→ Exercise material:
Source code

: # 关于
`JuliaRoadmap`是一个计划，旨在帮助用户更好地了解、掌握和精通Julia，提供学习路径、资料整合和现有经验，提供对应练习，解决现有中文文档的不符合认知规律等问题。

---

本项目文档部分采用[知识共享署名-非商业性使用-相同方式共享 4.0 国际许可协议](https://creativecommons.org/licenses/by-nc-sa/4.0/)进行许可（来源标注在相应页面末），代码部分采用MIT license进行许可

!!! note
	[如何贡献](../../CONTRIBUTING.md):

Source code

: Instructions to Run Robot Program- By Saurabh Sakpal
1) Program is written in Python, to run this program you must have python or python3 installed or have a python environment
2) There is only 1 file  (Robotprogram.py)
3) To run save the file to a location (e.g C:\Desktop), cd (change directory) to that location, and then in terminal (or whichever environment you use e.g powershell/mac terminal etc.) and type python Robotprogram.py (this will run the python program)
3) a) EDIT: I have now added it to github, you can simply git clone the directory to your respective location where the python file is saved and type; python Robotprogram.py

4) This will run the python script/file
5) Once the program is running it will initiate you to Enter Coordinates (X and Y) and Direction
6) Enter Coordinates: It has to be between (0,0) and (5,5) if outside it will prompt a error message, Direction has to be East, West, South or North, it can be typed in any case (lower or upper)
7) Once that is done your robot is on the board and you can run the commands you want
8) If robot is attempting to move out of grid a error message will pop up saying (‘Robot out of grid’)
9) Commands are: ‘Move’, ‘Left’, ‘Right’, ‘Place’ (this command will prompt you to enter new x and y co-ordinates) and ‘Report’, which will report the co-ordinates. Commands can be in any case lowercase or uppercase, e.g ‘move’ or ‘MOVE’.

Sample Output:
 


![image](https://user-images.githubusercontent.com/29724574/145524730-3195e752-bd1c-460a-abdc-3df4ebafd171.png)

→ Problem to work on:
Filter the entries and keep only the lines holding "have".

→ Reply to the task:
1) Program is written in Python, to run this program you must have python or python3 installed or have a python environment
3) a) EDIT: I have now added it to github, you can simply git clone the directory to your respective location where the python file is saved and type; python Robotprogram.py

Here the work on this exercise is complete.